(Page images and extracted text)
<<<<

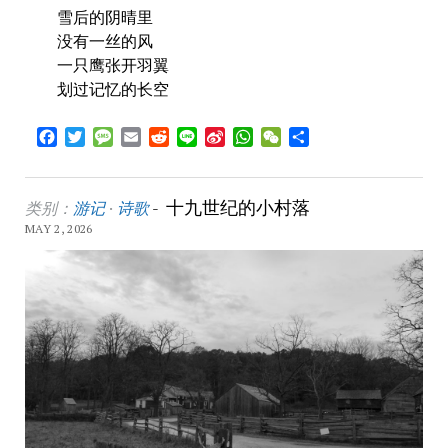
雪后的阴晴里
没有一丝的风
一只鹰张开羽翼
划过记忆的长空
Facebook
Twitter
Message
Email
Reddit
Line
Sina
WhatsApp
WeChat
Share
Weibo
十九世纪的小村落
类别：
游记
·
诗歌
-
MAY 2, 2026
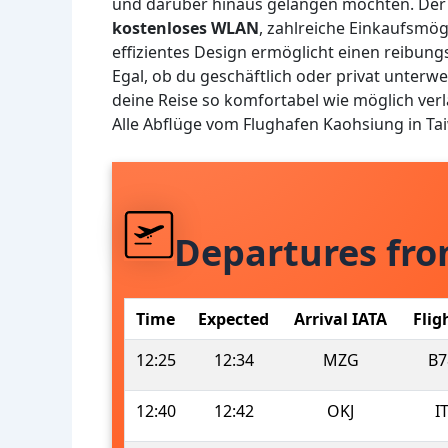
und darüber hinaus gelangen möchten. Der
kostenloses WLAN
, zahlreiche Einkaufsmög
effizientes Design ermöglicht einen reibungs
Egal, ob du geschäftlich oder privat unterweg
deine Reise so komfortabel wie möglich verl
Alle Abflüge vom Flughafen Kaohsiung in T
Departures fr
Time
Expected
Arrival IATA
Flig
12:25
12:34
MZG
B7
12:40
12:42
OKJ
I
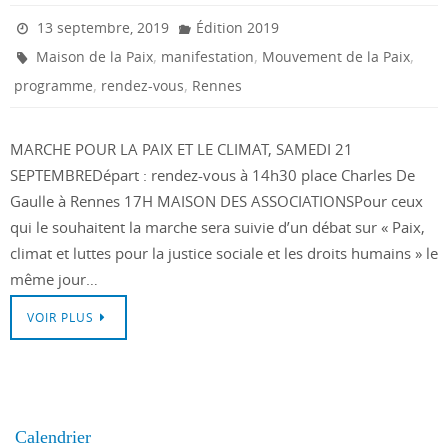
13 septembre, 2019
Édition 2019
,
,
,
Maison de la Paix
manifestation
Mouvement de la Paix
,
,
programme
rendez-vous
Rennes
MARCHE POUR LA PAIX ET LE CLIMAT, SAMEDI 21
SEPTEMBREDépart : rendez-vous à 14h30 place Charles De
Gaulle à Rennes 17H MAISON DES ASSOCIATIONSPour ceux
qui le souhaitent la marche sera suivie d’un débat sur « Paix,
climat et luttes pour la justice sociale et les droits humains » le
même jour…
VOIR PLUS
Calendrier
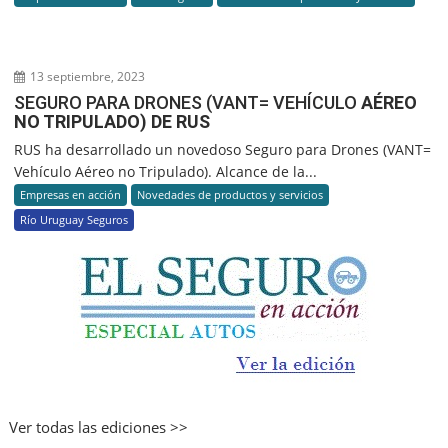
13 septiembre, 2023
SEGURO PARA DRONES (VANT= VEHÍCULO
AÉREO
NO TRIPULADO) DE RUS
RUS ha desarrollado un novedoso Seguro para Drones (VANT=
Vehículo Aéreo no Tripulado). Alcance de la...
Empresas en acción
Novedades de productos y servicios
Río Uruguay Seguros
Ver todas las ediciones >>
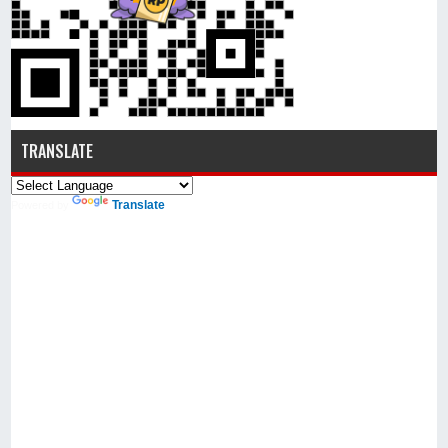
TRANSLATE
Translate
Powered by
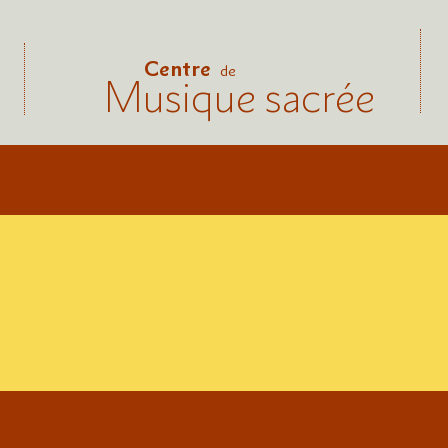
Centre
de
Musique sacrée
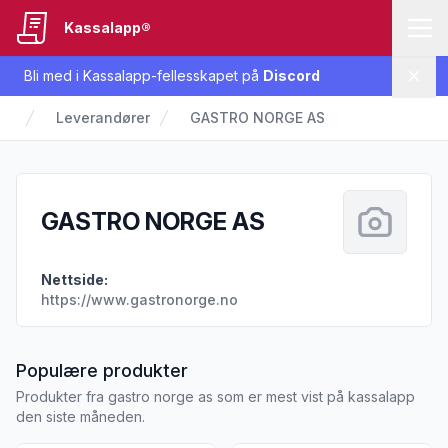
Kassalapp®
Bli med i Kassalapp-fellesskapet på
Discord
Lukk
Leverandører
GASTRO NORGE AS
GASTRO NORGE AS
Nettside:
https://www.gastronorge.no
fra GASTRO NORGE AS
Populære produkter
Produkter fra gastro norge as som er mest vist på kassalapp
den siste måneden.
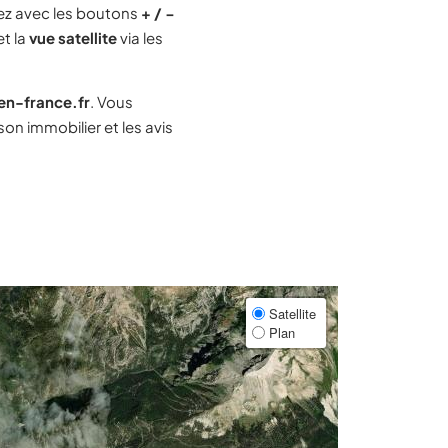
z avec les boutons
+ / −
et la
vue satellite
via les
-en-france.fr
. Vous
n immobilier et les avis
Satellite
Plan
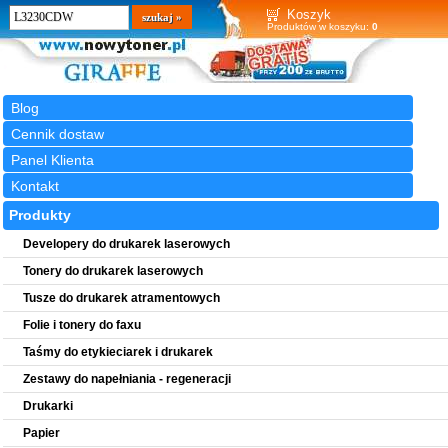
Wyszukiwarka
szukaj
Koszyk
Produktów w koszyku:
0
Blog
Cennik dostaw
Panel Klienta
Kontakt
Produkty
Developery do drukarek laserowych
Tonery do drukarek laserowych
Tusze do drukarek atramentowych
Folie i tonery do faxu
Taśmy do etykieciarek i drukarek
Zestawy do napełniania - regeneracji
Drukarki
Papier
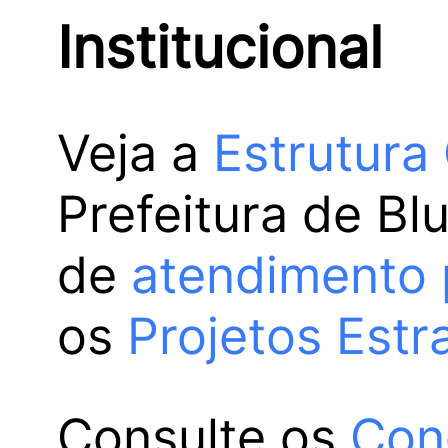
Institucional
Veja a
Estrutura
Prefeitura de Bl
de
atendimento 
os
Projetos Estr
Consulte os
Con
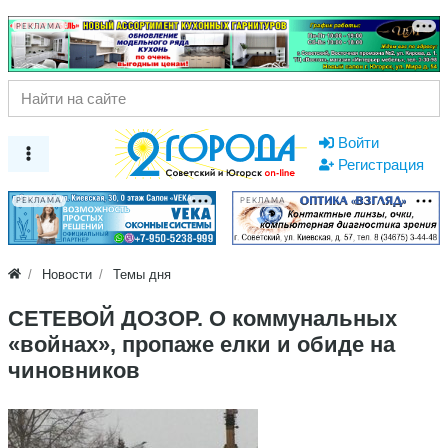
РЕКЛАМА
Войти
Регистрация
РЕКЛАМА
РЕКЛАМА
Новости
Темы дня
СЕТЕВОЙ ДОЗОР. О коммунальных
«войнах», пропаже елки и обиде на
чиновников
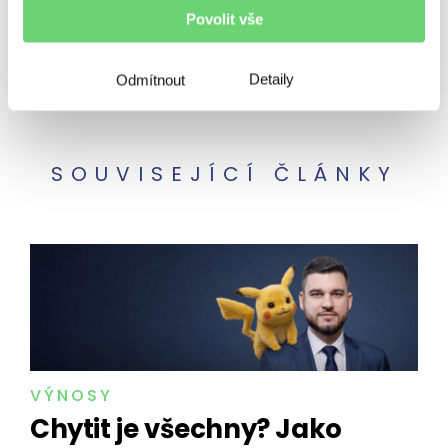
Rizika
Úvěrování
Výnosy
Povolit vše
Vzdělávání
Zpravodaj
Detaily
Odmítnout
SOUVISEJÍCÍ ČLÁNKY
VÝNOSY
Chytit je všechny? Jako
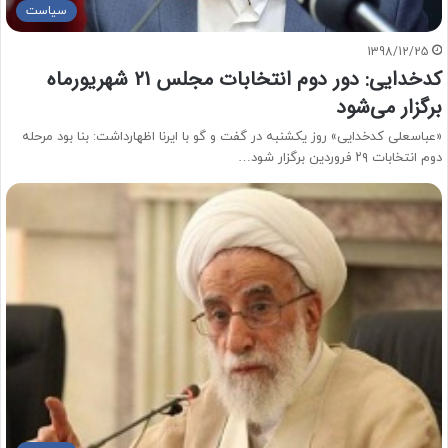
سیاست
1398/12/25
کدخدایی: دور دوم انتخابات مجلس 21 شهریورماه
برگزار می‌شود
«عباسعلی کدخدایی» روز یکشنبه در گفت و گو با ایرنا اظهارداشت: بنا بود مرحله
دوم انتخابات ۲۹ فروردین برگزار شود…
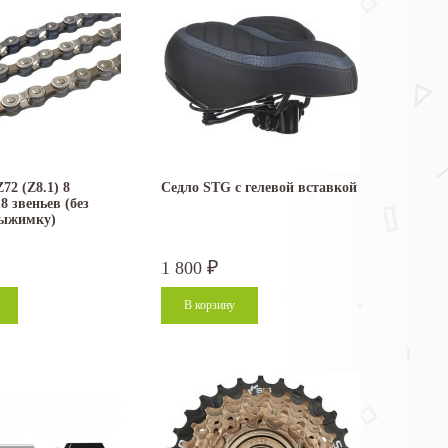
2 (Z8.1) 8
Седло STG с гелевой вставкой
8 звеньев (без
выжимку)
1 800
₽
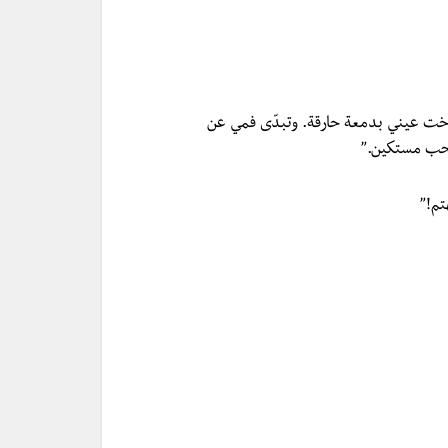
خت عيني بدمعة حارقة. وتبدّى فمي عن
 صحب مستكين.”
تم!”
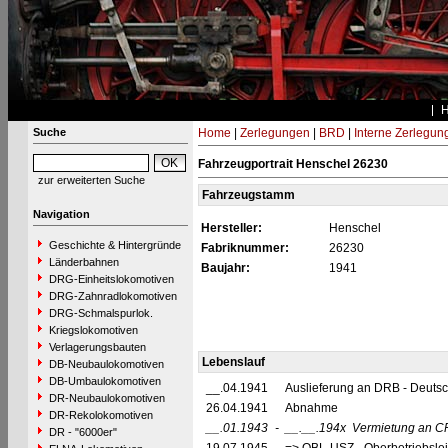
Suche
Home
|
Zerlegungen
|
BRD
|
Interne Zerlegun
Fahrzeugportrait Henschel 26230
zur erweiterten Suche
Fahrzeugstamm
Navigation
Hersteller:
Henschel
Geschichte & Hintergründe
Fabriknummer:
26230
Länderbahnen
Baujahr:
1941
DRG-Einheitslokomotiven
DRG-Zahnradlokomotiven
DRG-Schmalspurlok.
Kriegslokomotiven
Verlagerungsbauten
Lebenslauf
DB-Neubaulokomotiven
DB-Umbaulokomotiven
__.04.1941
Auslieferung an DRB - Deuts
DR-Neubaulokomotiven
26.04.1941
Abnahme
DR-Rekolokomotiven
__.01.1943
-
__.__.194x
Vermietung an C
DR - "6000er"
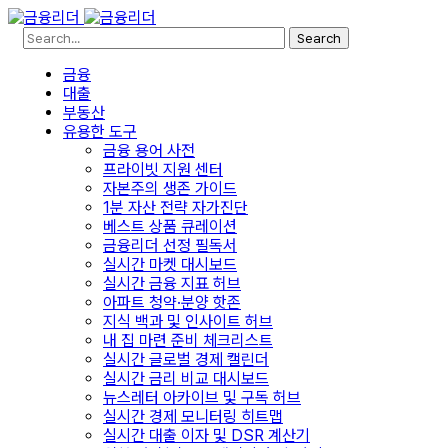
Search
금융
대출
부동산
유용한 도구
금융 용어 사전
프라이빗 지원 센터
자본주의 생존 가이드
1분 자산 전략 자가진단
베스트 상품 큐레이션
금융리더 선정 필독서
실시간 마켓 대시보드
실시간 금융 지표 허브
아파트 청약·분양 핫존
지식 백과 및 인사이트 허브
내 집 마련 준비 체크리스트
실시간 글로벌 경제 캘린더
실시간 금리 비교 대시보드
뉴스레터 아카이브 및 구독 허브
실시간 경제 모니터링 히트맵
실시간 대출 이자 및 DSR 계산기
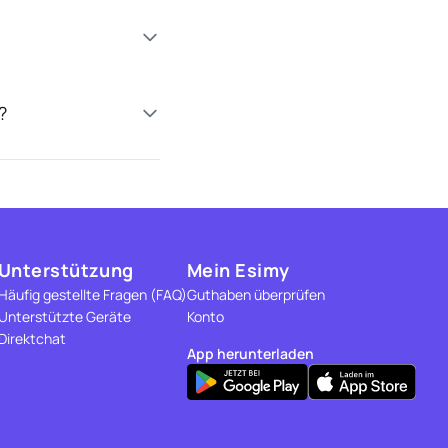
?
Unterstützung
Mein Esimy
Häufig gestellte Fragen (FAQ)
Guthaben überprüfen
Unterstützte Geräte
Konto
Direktchat
App herunterladen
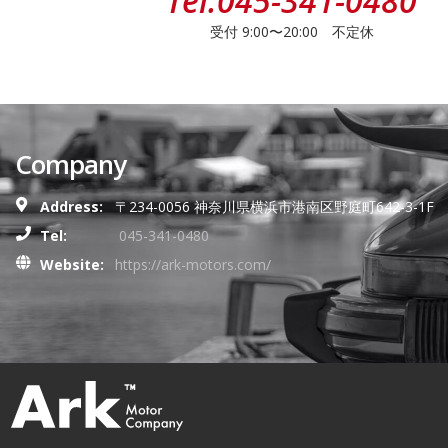
Tel.
045-341-0480
受付 9:00〜20:00 不定休
Company
Address:
〒234-0056 神奈川県横浜市港南区野庭町642-3-1F
Tel:
045-341-0480
Website:
https://ark-motors.com/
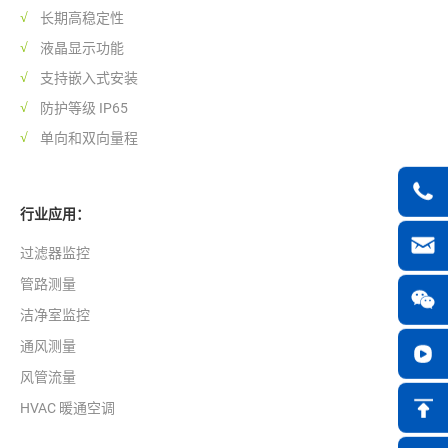
长期高稳定性
液晶显示功能
支持嵌入式安装
防护等级 IP65
单向和双向量程
行业应用：
过滤器监控
管路测量
洁净室监控
通风测量
风管流量
HVAC 暖通空调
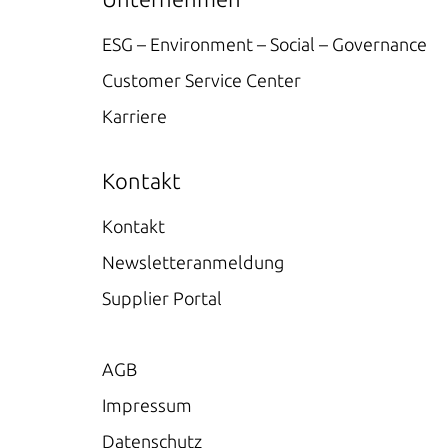
ESG – Environment – Social – Governance
Customer Service Center
Karriere
Kontakt
Kontakt
Newsletteranmeldung
Supplier Portal
AGB
Impressum
Datenschutz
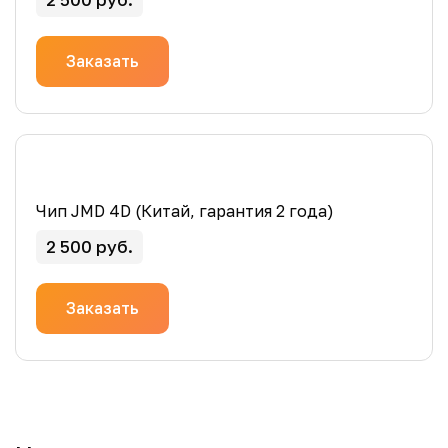
Заказать
Чип JMD 4D (Китай, гарантия 2 года)
2 500 руб.
Заказать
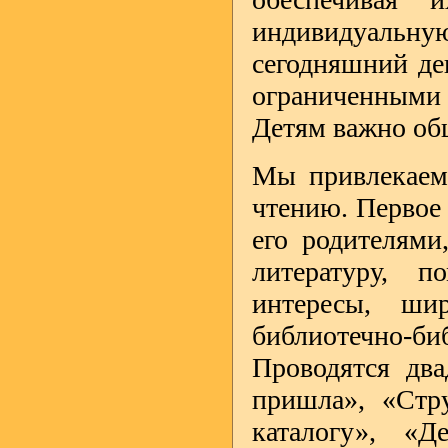
индивидуальну
сегодняшний де
ограниченным
Детям важно общ
Мы привлекаем
чтению. Первое 
его родителями
литературу, п
интересы, ши
библиотечно
Проводятся дв
пришла», «Стр
каталогу», «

>>>>

THE PROBLEM: Every line above should be transcribed exactly, though no image should be carried over.

EXERCISE SOLUTION:
雪后的阴晴里
没有一丝的风
一只鹰张开羽翼
划过记忆的长空
Facebook
Twitter
Message
Email
Reddit
Line
Sina
WhatsApp
WeChat
Share
Weibo
十九世纪的小村落
类别：
游记
·
诗歌
-
MAY 2, 2026
und darüber hinaus gelangen möchten. Der
kostenloses WLAN
, zahlreiche Einkaufsmög
effizientes Design ermöglicht einen reibungs
Egal, ob du geschäftlich oder privat unterweg
deine Reise so komfortabel wie möglich verl
Alle Abflüge vom Flughafen Kaohsiung in T
Departures fr
Time
Expected
Arrival IATA
Flig
12:25
12:34
MZG
B7
12:40
12:42
OKJ
I
13 septembre, 2019
Édition 2019
,
,
,
Maison de la Paix
manifestation
Mouvement de la Paix
,
,
programme
rendez-vous
Rennes
MARCHE POUR LA PAIX ET LE CLIMAT, SAMEDI 21
SEPTEMBREDépart : rendez-vous à 14h30 place Charles De
Gaulle à Rennes 17H MAISON DES ASSOCIATIONSPour ceux
qui le souhaitent la marche sera suivie d’un débat sur « Paix,
climat et luttes pour la justice sociale et les droits humains » le
même jour…
VOIR PLUS
Calendrier
13 septiembre, 2023
SEGURO PARA DRONES (VANT= VEHÍCULO
AÉREO
NO TRIPULADO) DE RUS
RUS ha desarrollado un novedoso Seguro para Drones (VANT=
Vehículo Aéreo no Tripulado). Alcance de la...
Empresas en acción
Novedades de productos y servicios
Río Uruguay Seguros
Ver todas las ediciones >>
TRANSLATE
Translate
Powered by
Centre
de
Musique sacrée
Kassalapp®
Bli med i Kassalapp-fellesskapet på
Discord
Lukk
Leverandører
GASTRO NORGE AS
GASTRO NORGE AS
Nettside:
https://www.gastronorge.no
fra GASTRO NORGE AS
Populære produkter
Produkter fra gastro norge as som er mest vist på kassalapp
den siste måneden.
z avec les boutons
+ / −
et la
vue satellite
via les
-en-france.fr
. Vous
n immobilier et les avis
Satellite
Plan
Wyszukiwarka
szukaj
Koszyk
Produktów w koszyku:
0
Blog
Cennik dostaw
Panel Klienta
Kontakt
Produkty
Developery do drukarek laserowych
Tonery do drukarek laserowych
Tusze do drukarek atramentowych
Folie i tonery do faxu
Taśmy do etykieciarek i drukarek
Zestawy do napełniania - regeneracji
Drukarki
Papier
Institucional
Veja a
Estrutura
Prefeitura de Bl
de
atendimento 
os
Projetos Estr
Consulte os
Con
РЕКЛАМА
Войти
Регистрация
РЕКЛАМА
РЕКЛАМА
Новости
Темы дня
СЕТЕВОЙ ДОЗОР. О коммунальных
«войнах», пропаже елки и обиде на
чиновников
Rizika
Úvěrování
Výnosy
Povolit vše
Vzdělávání
Zpravodaj
Detaily
Odmítnout
SOUVISEJÍCÍ ČLÁNKY
VÝNOSY
Chytit je všechny? Jako
سیاست
1398/12/25
کدخدایی: دور دوم انتخابات مجلس 21 شهریورماه
برگزار می‌شود
«عباسعلی کدخدایی» روز یکشنبه در گفت و گو با ایرنا اظهارداشت: بنا بود مرحله
دوم انتخابات ۲۹ فروردین برگزار شود…
2 (Z8.1) 8
Седло STG с гелевой вставкой
8 звеньев (без
выжимку)
1 800
₽
خت عيني بدمعة حارقة. وتبدّى فمي عن
 صحب مستكين.”
تم!”
Suche
Home
|
Zerlegungen
|
BRD
|
Interne Zerlegun
Fahrzeugportrait Henschel 26230
zur erweiterten Suche
Fahrzeugstamm
Navigation
Hersteller:
Henschel
Geschichte & Hintergründe
Fabriknummer:
26230
Länderbahnen
Baujahr:
1941
DRG-Einheitslokomotiven
DRG-Zahnradlokomotiven
DRG-Schmalspurlok.
Kriegslokomotiven
Verlagerungsbauten
Lebenslauf
DB-Neubaulokomotiven
DB-Umbaulokomotiven
__.04.1941
Auslieferung an DRB - Deuts
DR-Neubaulokomotiven
26.04.1941
Abnahme
DR-Rekolokomotiven
__.01.1943
-
__.__.194x
Vermietung an C
DR - "6000er"
Search
금융
대출
부동산
유용한 도구
금융 용어 사전
프라이빗 지원 센터
자본주의 생존 가이드
1분 자산 전략 자가진단
베스트 상품 큐레이션
금융리더 선정 필독서
실시간 마켓 대시보드
실시간 금융 지표 허브
아파트 청약·분양 핫존
지식 백과 및 인사이트 허브
내 집 마련 준비 체크리스트
실시간 글로벌 경제 캘린더
실시간 금리 비교 대시보드
뉴스레터 아카이브 및 구독 허브
실시간 경제 모니터링 히트맵
실시간 대출 이자 및 DSR 계산기
?
Unterstützung
Mein Esimy
Häufig gestellte Fragen (FAQ)
Guthaben überprüfen
Unterstützte Geräte
Konto
Direktchat
App herunterladen
Tel.
045-341-0480
受付 9:00〜20:00 不定休
Company
Address:
〒234-0056 神奈川県横浜市港南区野庭町642-3-1F
Tel:
045-341-0480
Website:
https://ark-motors.com/
长期高稳定性
液晶显示功能
支持嵌入式安装
防护等级 IP65
单向和双向量程
行业应用：
过滤器监控
管路测量
洁净室监控
通风测量
风管流量
HVAC 暖通空调
ESG – Environment – Social – Governance
Customer Service Center
Karriere
Kontakt
Kontakt
Newsletteranmeldung
Supplier Portal
AGB
Impressum
Datenschutz
Заказать
Чип JMD 4D (Китай, гарантия 2 года)
2 500 руб.
Заказать
индивидуальну
сегодняшний де
ограниченным
Детям важно общ
Мы привлекаем
чтению. Первое 
его родителями
литературу, п
интересы, ши
библиотечно
Проводятся дв
пришла», «Стр
каталогу», «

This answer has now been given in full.